> [WHAT TO DO]
Of all the entries below, only the lines from the one with "El Corte Inglés" up to and including the one with "las vacaciones)" are to be duplicated exactly.

(Records from a data collection)
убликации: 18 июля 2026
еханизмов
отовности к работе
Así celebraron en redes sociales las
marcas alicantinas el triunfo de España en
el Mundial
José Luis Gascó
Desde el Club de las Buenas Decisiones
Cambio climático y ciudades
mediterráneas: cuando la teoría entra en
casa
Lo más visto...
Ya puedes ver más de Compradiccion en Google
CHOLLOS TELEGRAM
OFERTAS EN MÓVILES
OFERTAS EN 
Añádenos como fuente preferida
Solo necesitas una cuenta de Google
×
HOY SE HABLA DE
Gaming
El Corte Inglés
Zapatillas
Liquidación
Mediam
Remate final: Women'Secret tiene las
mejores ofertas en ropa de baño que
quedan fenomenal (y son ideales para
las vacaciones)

==

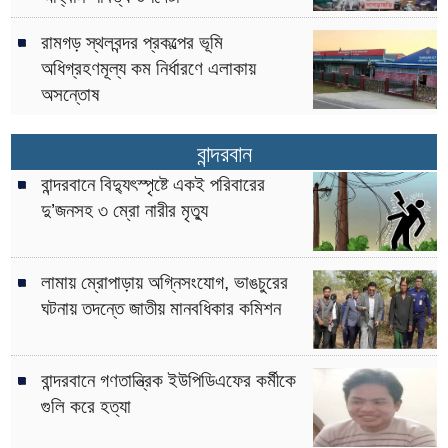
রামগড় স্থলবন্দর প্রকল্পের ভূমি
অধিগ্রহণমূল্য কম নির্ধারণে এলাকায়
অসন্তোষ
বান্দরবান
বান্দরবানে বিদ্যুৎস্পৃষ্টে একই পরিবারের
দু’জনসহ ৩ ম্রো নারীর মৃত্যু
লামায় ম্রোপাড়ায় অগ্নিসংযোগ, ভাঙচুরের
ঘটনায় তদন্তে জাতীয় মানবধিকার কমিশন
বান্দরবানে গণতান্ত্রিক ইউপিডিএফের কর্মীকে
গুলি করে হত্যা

> [RESPONSE TO THE EXERCISE]
El Corte Inglés
Zapatillas
Liquidación
Mediam
Remate final: Women'Secret tiene las
mejores ofertas en ropa de baño que
quedan fenomenal (y son ideales para
las vacaciones)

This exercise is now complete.